A aprovação da isenção do Imposto de Renda para quem ganha até R$ 5 mil e a taxação mínima sobre os super-ricos pode se tornar um marco importante na popularidade do presidente Luiz Inácio Lula da Silva. A avaliação é do fundador e presidente do Instituto Locomotiva, Renato Meirelles, em entrevista à Exame. De acordo com ele, a combinação dessas duas medidas econômicas tem um poder político muito maior do que simples ajustes tributários, representando uma clara ação de redistribuição de renda e a retomada da agenda de justiça social, característica dos governos do PT.
Meirelles destaca que, quando uma medida como essa é implementada em um momento de recuperação econômica, seu impacto político é ampliado. "Uma coisa é quando você aprova uma medida em um momento de queda, como o governo estava há quatro ou cinco meses. Quando a medida vem no processo de recuperação, ela ganha um impulso muito maior. Uma coisa é ela como um paraquedas, outra coisa é ela como mola", explicou.
Presidente do Grupo Locomotiva, Renato Meirelles
A proposta de isenção do IR para quem ganha até R$ 5 mil, uma das promessas de campanha de Lula, foi aprovada por unanimidade na Câmara dos Deputados e deve seguir ao Senado ainda neste ano. Para Meirelles, essa medida tem um peso político significativo, já que beneficia diretamente o público de trabalhadores formais com carteira assinada, especialmente homens, que historicamente apresentam maior resistência ao governo petista.
"Ele sinaliza para um público mais masculino, com carteira assinada, especialmente o público de CLT até R$ 5.000, que é mais crítico ao governo. Esse efeito prático vai se dar mais no ano que vem", apontou o especialista. Dados do Centro de Pesquisa em Macroeconomia das Desigualdades (Made/USP) mostram que cerca de 60% dos beneficiados nessa faixa de renda são homens. Para Meirelles, o impacto será duplo: "Quando o dinheiro começa a aparecer todo mês na conta, é como se houvesse um aumento real no salário", comentou.

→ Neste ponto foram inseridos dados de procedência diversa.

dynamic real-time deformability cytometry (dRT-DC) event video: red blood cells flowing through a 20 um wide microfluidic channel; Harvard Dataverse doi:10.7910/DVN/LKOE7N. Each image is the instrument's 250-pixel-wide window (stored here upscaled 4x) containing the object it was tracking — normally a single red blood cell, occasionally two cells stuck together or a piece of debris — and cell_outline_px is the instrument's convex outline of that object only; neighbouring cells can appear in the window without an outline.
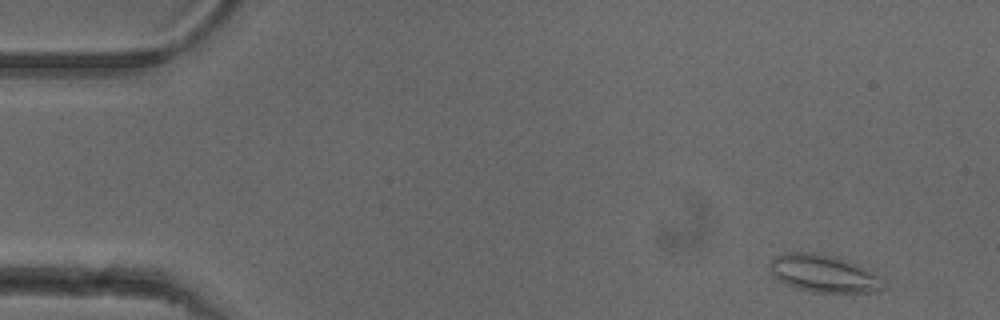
{"species": "common noctule bat (a hibernating species)", "species_latin": "Nyctalus noctula", "temperature_condition": "cold", "stored_images_in_passage": 52, "camera_frame_rate_fps": 3000, "um_per_image_px": 0.085, "animal": {"sex": "female"}, "frame": {"image": 1, "passage_image": 3, "time_ms": 0.667, "image_size_px": [1000, 320], "cell_outline_px": [[884, 288], [880, 292], [812, 292], [796, 288], [780, 280], [772, 272], [772, 260], [776, 256], [788, 252], [812, 252], [836, 256], [848, 260], [880, 276], [884, 280]], "centroid_in_image_um": [70.09, 23.25], "position_along_channel_um": 14.9, "area_um2": 24.57}}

Outra análise de Meirelles é sobre como o governo Lula conseguiu reposicionar o debate político, ao criar um antagonismo entre os "super-ricos" e a população trabalhadora. A introdução do discurso contra "bancos, bets e bilionários" (o "BBB") trouxe um inimigo simbólico para unificar a base e mobilizar o eleitorado. “Ele não vai ganhar um voto só porque reduziu o Imposto de Renda para os mais pobres, mas ele ganha ao defender que os super-ricos paguem mais impostos”, afirmou.
O pesquisador também destaca que essa estratégia ajudou o governo a recuperar uma identidade política clara. "A isenção do Imposto de Renda vem nesse cenário e restabelece, de forma mais clara, a diferença de visão de mundo entre um lado e o outro", disse.
Além disso, Meirelles observa que o governo também está avançando com pautas de grande apelo social, como a proposta de reduzir a jornada de trabalho para 6x1. Ele acredita que esse tema tem grande potencial de mobilização e pode colocar a oposição em uma posição desconfortável. "Essa pauta tem um enorme potencial de mobilização, colocando a oposição em uma posição difícil. Vamos ver como isso se desenvolve, mas pode ser um divisor de águas", completou.
O especialista também avalia que o contexto político favorece Lula, com a recuperação econômica e a fragmentação da oposição. "O governo Lula vai começar a entregar resultados ao mesmo tempo em que o bolsonarismo se divide entre a defesa da anistia e a tentativa de manter sua base radical", afirmou.
Meirelles acredita que a isenção do IR e a taxação dos super-ricos podem consolidar uma nova fase no governo, focada na entrega de resultados concretos e na reafirmação do compromisso com a justiça social. "Sem juízo de valor sobre ela, a medida leva aqueles eleitores que estão entre Ciro, Simone e outros a se inclinarem para o governo Lula — não por gostar tanto dele, mas por rejeitar o outro lado", concluiu.